(Data excerpts)

· · · · ·

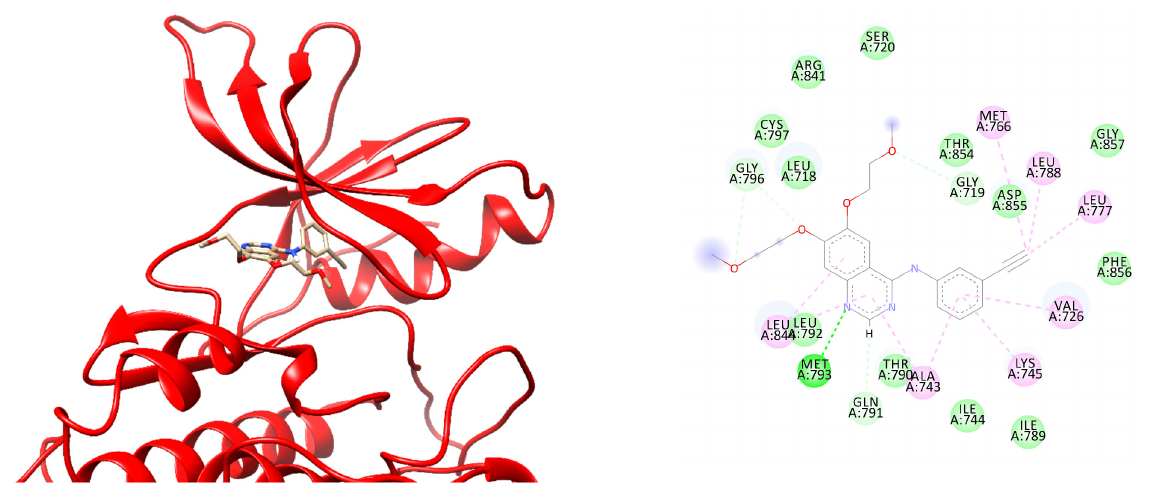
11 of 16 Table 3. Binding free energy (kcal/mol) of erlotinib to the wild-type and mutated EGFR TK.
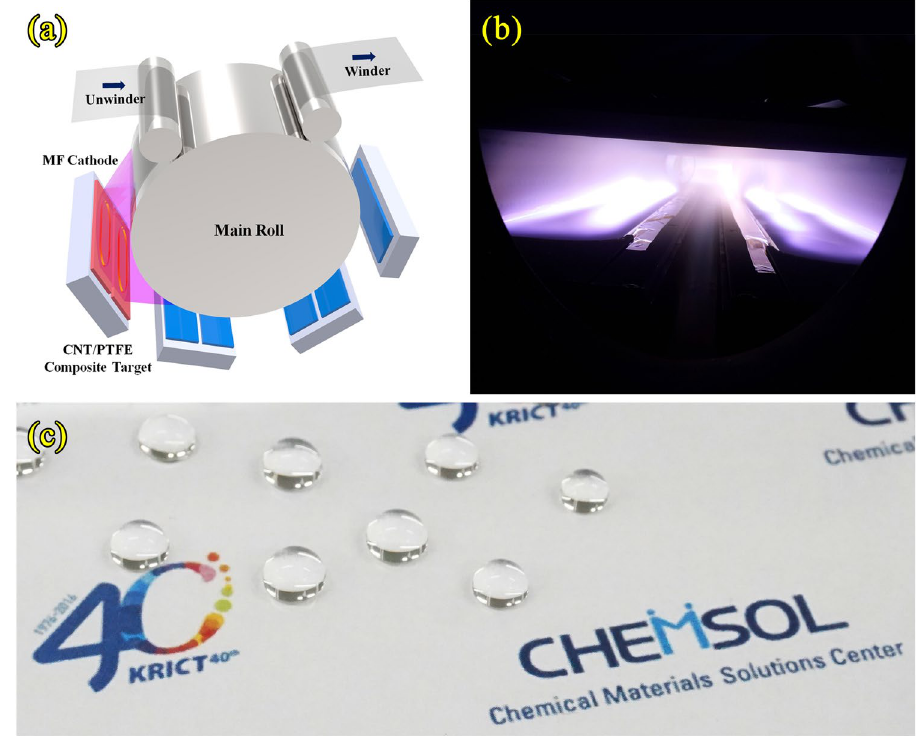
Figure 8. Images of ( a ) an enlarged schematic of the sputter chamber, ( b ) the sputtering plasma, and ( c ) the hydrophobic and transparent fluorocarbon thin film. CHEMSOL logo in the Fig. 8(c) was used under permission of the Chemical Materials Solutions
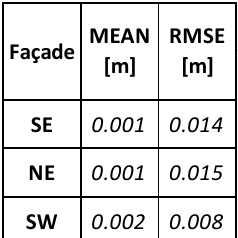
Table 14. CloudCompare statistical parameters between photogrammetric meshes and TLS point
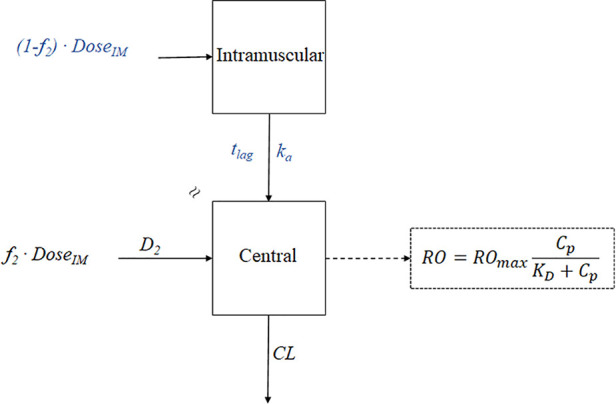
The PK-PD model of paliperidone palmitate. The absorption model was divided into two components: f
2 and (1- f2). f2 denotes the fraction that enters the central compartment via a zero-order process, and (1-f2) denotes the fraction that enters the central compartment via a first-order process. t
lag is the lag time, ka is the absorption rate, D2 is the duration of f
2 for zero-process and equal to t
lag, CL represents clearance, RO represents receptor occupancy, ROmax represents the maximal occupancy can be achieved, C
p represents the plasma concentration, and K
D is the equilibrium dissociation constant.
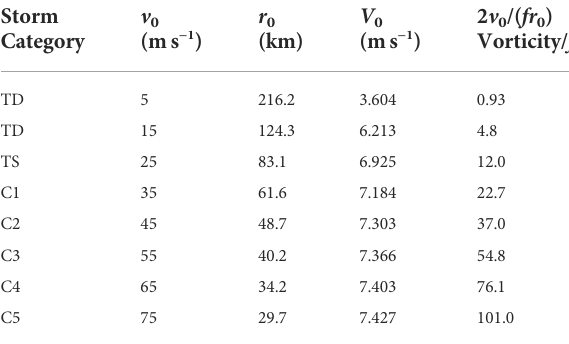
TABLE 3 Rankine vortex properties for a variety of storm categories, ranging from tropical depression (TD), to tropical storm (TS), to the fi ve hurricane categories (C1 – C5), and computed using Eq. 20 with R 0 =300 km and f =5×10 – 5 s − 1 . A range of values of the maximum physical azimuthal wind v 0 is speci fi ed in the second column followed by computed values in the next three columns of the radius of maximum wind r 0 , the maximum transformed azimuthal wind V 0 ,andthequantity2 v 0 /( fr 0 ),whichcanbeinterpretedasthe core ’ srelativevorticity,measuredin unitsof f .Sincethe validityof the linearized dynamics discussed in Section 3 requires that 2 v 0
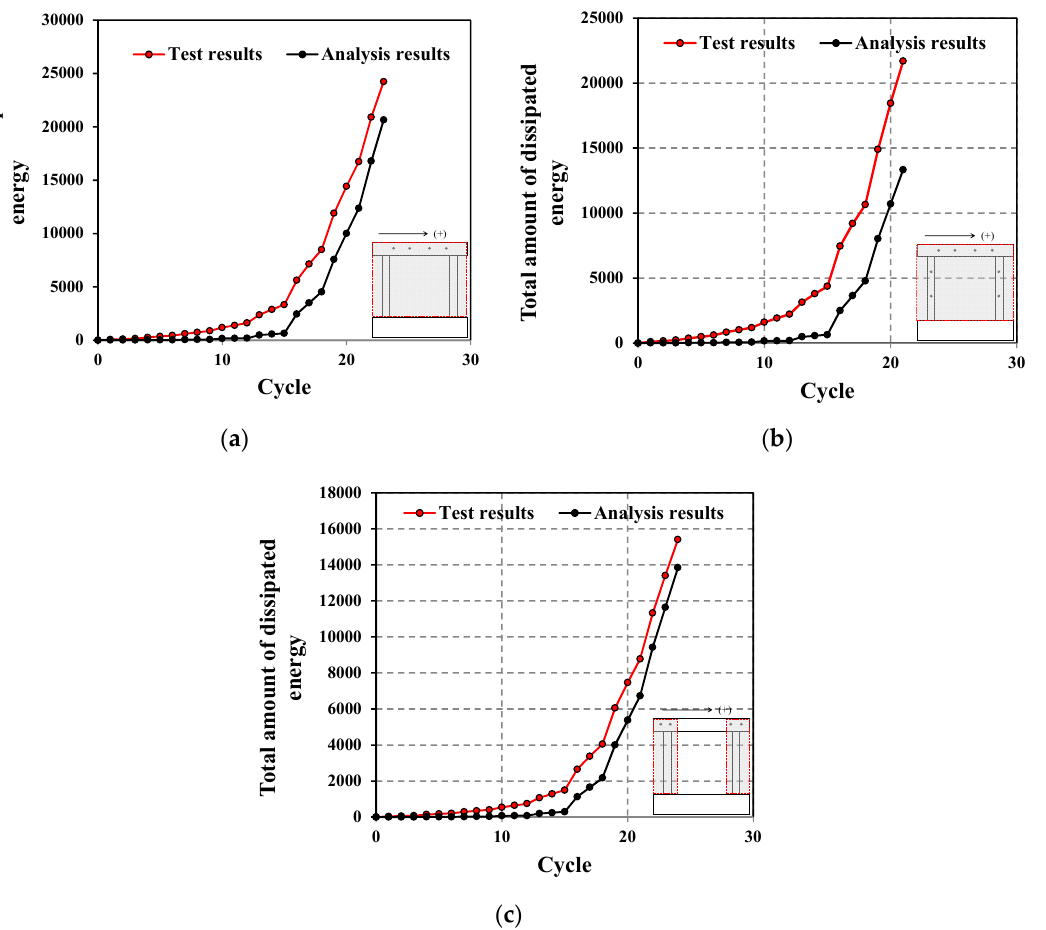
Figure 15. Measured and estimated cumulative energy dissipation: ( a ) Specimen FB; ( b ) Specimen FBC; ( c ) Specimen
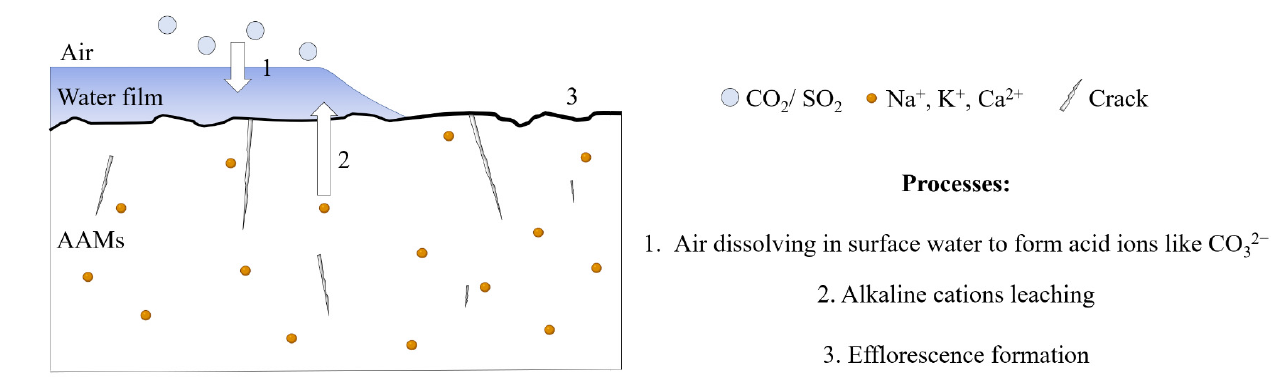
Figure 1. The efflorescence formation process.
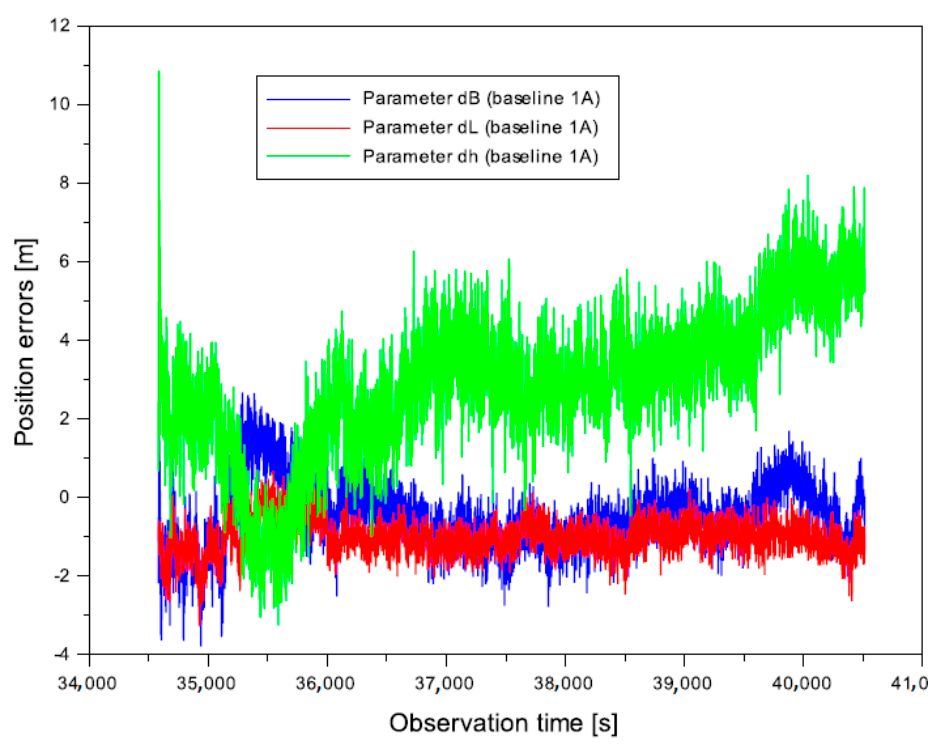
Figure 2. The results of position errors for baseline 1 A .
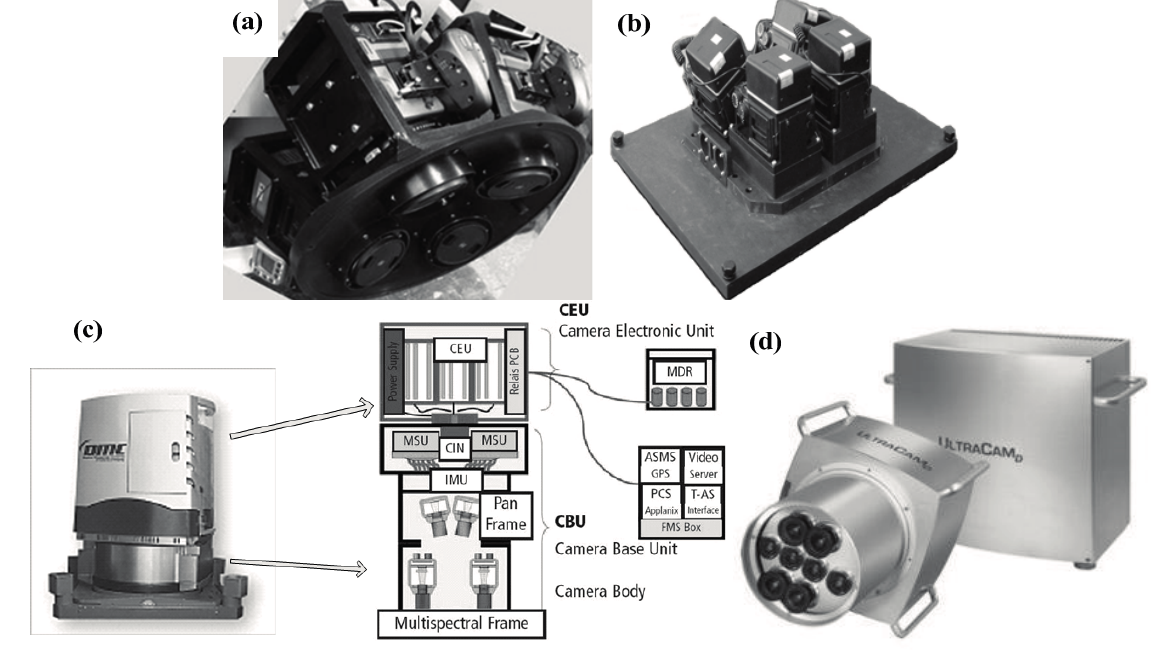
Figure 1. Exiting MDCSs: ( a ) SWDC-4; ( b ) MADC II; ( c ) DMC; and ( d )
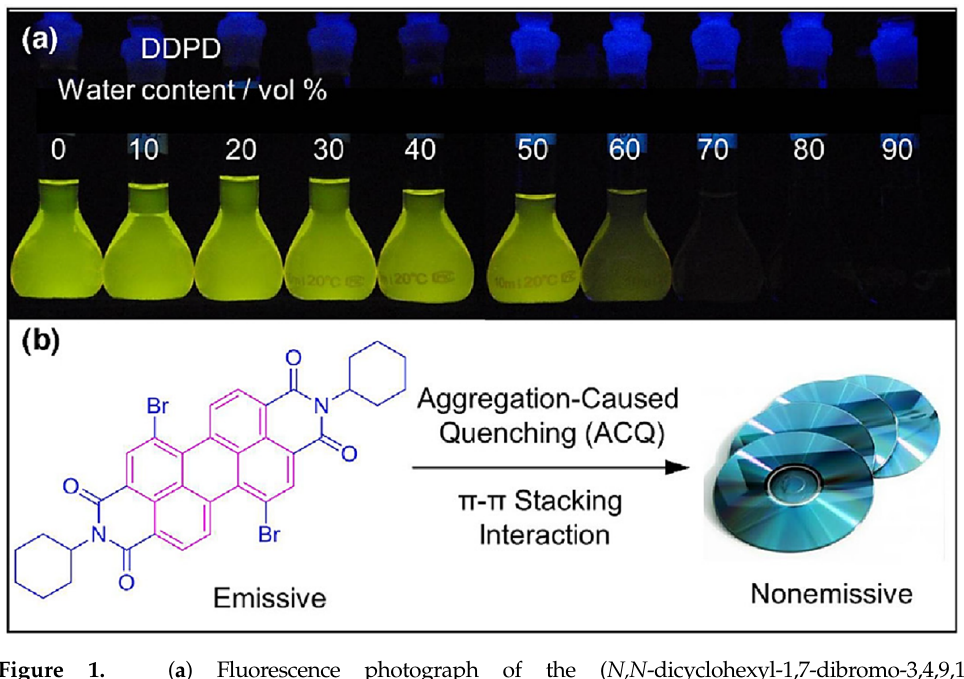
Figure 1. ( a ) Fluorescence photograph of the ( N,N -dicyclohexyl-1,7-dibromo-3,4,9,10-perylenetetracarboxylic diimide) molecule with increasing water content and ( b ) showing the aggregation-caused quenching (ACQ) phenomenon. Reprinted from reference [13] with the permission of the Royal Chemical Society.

· · · · ·

Leave out the pictures and reproduce the rest of the records exactly.

YOUR RESPONSE:
11 of 16 Table 3. Binding free energy (kcal/mol) of erlotinib to the wild-type and mutated EGFR TK.
Figure 8. Images of ( a ) an enlarged schematic of the sputter chamber, ( b ) the sputtering plasma, and ( c ) the hydrophobic and transparent fluorocarbon thin film. CHEMSOL logo in the Fig. 8(c) was used under permission of the Chemical Materials Solutions
Table 14. CloudCompare statistical parameters between photogrammetric meshes and TLS point
The PK-PD model of paliperidone palmitate. The absorption model was divided into two components: f
2 and (1- f2). f2 denotes the fraction that enters the central compartment via a zero-order process, and (1-f2) denotes the fraction that enters the central compartment via a first-order process. t
lag is the lag time, ka is the absorption rate, D2 is the duration of f
2 for zero-process and equal to t
lag, CL represents clearance, RO represents receptor occupancy, ROmax represents the maximal occupancy can be achieved, C
p represents the plasma concentration, and K
D is the equilibrium dissociation constant.
TABLE 3 Rankine vortex properties for a variety of storm categories, ranging from tropical depression (TD), to tropical storm (TS), to the fi ve hurricane categories (C1 – C5), and computed using Eq. 20 with R 0 =300 km and f =5×10 – 5 s − 1 . A range of values of the maximum physical azimuthal wind v 0 is speci fi ed in the second column followed by computed values in the next three columns of the radius of maximum wind r 0 , the maximum transformed azimuthal wind V 0 ,andthequantity2 v 0 /( fr 0 ),whichcanbeinterpretedasthe core ’ srelativevorticity,measuredin unitsof f .Sincethe validityof the linearized dynamics discussed in Section 3 requires that 2 v 0
Figure 15. Measured and estimated cumulative energy dissipation: ( a ) Specimen FB; ( b ) Specimen FBC; ( c ) Specimen
Figure 1. The efflorescence formation process.
Figure 2. The results of position errors for baseline 1 A .
Figure 1. Exiting MDCSs: ( a ) SWDC-4; ( b ) MADC II; ( c ) DMC; and ( d )
Figure 1. ( a ) Fluorescence photograph of the ( N,N -dicyclohexyl-1,7-dibromo-3,4,9,10-perylenetetracarboxylic diimide) molecule with increasing water content and ( b ) showing the aggregation-caused quenching (ACQ) phenomenon. Reprinted from reference [13] with the permission of the Royal Chemical Society.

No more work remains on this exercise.